Abschiebehaft und der Fall Anis Amri: Das Problem liegt woanders
Nicht die Rechtslage zur Abschiebehaft ist ursächlich dafür, dass der Attentäter in Freiheit blieb. Seine Gefährlichkeit wurde falsch eingeschätzt.
taz | Warum wurde Anis Amri, der Attentäter vom Berliner Breitscheidplatz, nicht in Abschiebehaft genommen? Politisch liegt die Frage auch deshalb auf Wiedervorlage, weil im Mai in Nordrhein-Westfalen gewählt wird. Und ausländerrechtlich waren die Behörden dort für Amri zuständig. Vor allem Innenminister Ralf Jäger (SPD) steht unter Druck. Er beteuert, man sei im Fall Amri „bis an die Grenzen des Rechtsstaats“ gegangen. Doch es wachsen die Zweifel, ob die NRW-Behörden ihre rechtlichen Möglichkeiten wirklich genutzt haben.

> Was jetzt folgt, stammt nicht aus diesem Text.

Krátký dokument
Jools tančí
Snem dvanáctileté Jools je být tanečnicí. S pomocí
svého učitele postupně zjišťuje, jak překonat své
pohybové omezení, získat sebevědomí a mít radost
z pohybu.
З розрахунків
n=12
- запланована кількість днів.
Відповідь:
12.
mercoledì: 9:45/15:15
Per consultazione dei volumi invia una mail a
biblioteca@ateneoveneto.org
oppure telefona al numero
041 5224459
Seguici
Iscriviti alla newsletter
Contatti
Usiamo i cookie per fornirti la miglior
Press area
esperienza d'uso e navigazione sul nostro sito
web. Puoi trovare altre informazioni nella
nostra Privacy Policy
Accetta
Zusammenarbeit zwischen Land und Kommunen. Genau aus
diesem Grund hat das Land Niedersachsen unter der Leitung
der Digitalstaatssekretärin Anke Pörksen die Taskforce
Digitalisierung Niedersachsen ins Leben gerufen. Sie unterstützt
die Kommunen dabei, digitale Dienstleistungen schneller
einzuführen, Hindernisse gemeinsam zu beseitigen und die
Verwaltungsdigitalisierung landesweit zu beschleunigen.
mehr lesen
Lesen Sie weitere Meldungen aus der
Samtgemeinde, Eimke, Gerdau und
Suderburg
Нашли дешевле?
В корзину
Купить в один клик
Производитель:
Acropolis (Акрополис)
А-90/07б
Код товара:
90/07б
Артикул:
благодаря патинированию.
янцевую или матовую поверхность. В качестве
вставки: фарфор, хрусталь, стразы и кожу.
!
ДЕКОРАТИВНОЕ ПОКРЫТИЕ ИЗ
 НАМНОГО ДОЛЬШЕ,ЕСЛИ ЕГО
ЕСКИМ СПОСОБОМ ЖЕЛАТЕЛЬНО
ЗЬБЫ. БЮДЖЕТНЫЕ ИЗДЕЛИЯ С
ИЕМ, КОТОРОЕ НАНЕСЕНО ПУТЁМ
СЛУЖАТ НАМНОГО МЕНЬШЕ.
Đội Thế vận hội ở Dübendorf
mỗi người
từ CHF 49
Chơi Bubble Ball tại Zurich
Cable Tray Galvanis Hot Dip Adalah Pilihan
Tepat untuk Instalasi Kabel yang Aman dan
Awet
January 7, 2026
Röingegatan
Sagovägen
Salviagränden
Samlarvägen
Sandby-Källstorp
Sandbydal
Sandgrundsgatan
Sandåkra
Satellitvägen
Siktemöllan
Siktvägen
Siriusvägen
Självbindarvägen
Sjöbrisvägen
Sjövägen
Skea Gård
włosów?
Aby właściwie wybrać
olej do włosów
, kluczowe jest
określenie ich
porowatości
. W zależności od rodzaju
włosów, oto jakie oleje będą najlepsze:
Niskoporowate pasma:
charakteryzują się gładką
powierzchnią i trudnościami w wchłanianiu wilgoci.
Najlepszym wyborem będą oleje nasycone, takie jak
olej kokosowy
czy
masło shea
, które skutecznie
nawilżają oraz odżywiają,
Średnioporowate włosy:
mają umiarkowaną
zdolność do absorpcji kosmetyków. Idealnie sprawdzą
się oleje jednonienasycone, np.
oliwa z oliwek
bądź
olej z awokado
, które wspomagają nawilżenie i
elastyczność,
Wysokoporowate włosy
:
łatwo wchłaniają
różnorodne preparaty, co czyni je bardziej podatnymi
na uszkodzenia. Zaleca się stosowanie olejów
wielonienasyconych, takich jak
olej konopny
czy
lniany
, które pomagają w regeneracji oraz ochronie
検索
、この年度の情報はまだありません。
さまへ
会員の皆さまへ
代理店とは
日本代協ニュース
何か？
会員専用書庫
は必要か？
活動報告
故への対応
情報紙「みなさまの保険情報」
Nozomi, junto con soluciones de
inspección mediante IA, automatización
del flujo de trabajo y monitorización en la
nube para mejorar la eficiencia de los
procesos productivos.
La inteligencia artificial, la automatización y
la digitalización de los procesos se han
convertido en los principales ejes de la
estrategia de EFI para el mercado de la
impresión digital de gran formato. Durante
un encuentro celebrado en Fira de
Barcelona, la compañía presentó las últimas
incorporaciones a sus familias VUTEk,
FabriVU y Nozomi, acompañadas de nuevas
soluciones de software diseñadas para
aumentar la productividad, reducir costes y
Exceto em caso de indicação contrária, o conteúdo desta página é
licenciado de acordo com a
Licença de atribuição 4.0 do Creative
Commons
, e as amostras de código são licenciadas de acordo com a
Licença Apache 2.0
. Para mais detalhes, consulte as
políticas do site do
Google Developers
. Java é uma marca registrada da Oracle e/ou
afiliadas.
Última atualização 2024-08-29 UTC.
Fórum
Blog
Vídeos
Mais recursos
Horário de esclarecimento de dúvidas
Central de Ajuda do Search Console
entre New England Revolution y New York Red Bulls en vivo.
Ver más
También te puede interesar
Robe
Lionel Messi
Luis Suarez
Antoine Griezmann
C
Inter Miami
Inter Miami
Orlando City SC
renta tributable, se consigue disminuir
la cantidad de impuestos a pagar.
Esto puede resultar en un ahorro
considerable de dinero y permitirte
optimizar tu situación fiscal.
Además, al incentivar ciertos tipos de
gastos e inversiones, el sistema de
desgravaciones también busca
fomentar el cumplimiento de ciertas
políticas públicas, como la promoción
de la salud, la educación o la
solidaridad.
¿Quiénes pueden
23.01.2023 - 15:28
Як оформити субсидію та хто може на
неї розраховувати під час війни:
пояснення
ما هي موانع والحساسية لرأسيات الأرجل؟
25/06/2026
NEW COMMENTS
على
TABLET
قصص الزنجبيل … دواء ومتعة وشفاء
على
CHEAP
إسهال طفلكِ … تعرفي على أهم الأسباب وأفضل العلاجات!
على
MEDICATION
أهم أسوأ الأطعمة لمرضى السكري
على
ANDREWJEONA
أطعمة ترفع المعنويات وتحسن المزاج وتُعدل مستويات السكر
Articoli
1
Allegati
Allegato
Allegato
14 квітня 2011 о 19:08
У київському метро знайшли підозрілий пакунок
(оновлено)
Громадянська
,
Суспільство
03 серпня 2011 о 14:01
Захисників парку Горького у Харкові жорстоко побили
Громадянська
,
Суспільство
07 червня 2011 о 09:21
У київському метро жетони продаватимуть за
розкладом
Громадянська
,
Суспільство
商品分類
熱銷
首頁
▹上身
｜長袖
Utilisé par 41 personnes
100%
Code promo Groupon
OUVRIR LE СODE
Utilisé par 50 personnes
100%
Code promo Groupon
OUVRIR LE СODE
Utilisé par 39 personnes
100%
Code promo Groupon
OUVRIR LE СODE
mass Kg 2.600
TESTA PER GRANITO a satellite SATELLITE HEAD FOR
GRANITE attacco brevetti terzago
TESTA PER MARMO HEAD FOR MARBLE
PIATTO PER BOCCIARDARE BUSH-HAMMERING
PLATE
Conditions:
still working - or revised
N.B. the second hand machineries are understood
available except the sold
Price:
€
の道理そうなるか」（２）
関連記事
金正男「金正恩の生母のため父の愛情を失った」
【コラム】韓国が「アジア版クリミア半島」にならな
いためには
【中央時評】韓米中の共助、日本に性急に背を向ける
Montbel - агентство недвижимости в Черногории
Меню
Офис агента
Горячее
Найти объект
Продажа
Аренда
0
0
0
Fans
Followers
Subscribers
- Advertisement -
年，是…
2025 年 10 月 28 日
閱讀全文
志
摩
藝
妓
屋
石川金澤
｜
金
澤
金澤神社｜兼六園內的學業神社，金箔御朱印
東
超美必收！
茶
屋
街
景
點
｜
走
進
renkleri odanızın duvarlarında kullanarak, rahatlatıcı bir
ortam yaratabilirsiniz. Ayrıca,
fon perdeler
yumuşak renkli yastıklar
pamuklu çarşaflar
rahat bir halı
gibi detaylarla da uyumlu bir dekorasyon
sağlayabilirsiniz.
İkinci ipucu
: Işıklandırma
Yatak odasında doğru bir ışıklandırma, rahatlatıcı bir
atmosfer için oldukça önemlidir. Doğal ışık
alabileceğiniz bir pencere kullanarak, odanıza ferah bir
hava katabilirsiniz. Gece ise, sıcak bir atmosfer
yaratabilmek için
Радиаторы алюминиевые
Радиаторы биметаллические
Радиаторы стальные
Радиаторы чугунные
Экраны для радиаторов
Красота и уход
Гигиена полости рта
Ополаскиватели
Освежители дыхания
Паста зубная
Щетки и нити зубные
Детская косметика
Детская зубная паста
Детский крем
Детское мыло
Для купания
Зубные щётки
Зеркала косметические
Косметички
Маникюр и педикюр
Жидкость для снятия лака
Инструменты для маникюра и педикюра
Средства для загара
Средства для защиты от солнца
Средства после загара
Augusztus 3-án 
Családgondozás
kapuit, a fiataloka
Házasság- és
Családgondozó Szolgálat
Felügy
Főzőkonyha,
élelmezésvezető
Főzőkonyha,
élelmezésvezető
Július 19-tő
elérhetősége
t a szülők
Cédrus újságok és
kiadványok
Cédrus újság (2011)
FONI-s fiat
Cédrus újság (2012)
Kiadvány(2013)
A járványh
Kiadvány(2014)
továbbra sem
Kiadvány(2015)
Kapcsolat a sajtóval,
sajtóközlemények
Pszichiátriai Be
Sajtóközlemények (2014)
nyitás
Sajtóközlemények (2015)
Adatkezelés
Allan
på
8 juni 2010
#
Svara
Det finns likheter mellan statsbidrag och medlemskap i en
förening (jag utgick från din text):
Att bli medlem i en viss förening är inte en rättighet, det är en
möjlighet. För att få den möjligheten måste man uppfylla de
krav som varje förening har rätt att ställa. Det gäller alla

Die Abschiebehaft ist laut Gesetz auch über sechs Monate möglich, wenn der Ausreisepflichtige seine Abschiebung „verhindert“. Eine Verhinderung liegt vor, so der BGH, wenn der Ausländer nicht an der Beschaffung von Ersatzpapieren mitwirkt. Es genügt zum Beispiel, dass er – wie Amri – falsche Angaben zu seiner Identität macht. Amri hätte Ende Juli also durchaus in Abschiebehaft genommen werden können.
Zugunsten der NRW-Behörden ist aber festzuhalten, dass dies nicht die Regel ist. So leben zum Beispiel in Sachsen rund 800 ausreisepflichtige abgelehnte tunesische Asylbewerber – und kein Einziger von ihnen sitzt in Abschiebehaft.
Bundesinnenminister de Maizière schlug Anfang Januar eine Änderung der Regeln zur Abschiebehaft vor. Diese solle künftig auch dann verhängt werden können, wenn die Beschaffung von Ersatzpapieren in den Heimatländern voraussichtlich länger als drei Monate dauert.
Tatsächlich lag das Problem ganz woanders. Ende Juli waren die Sicherheitsbehörden nicht mehr der Auffassung, dass Anis Amri sonderlich gefährlich ist. Sie sahen also gar keinen Grund mehr, nach einer Rechtsgrundlage für eine Inhaftierung zu suchen. Entscheidend war also nicht die Rechtslage, sondern der Irrtum über Amris Gefährlichkeit.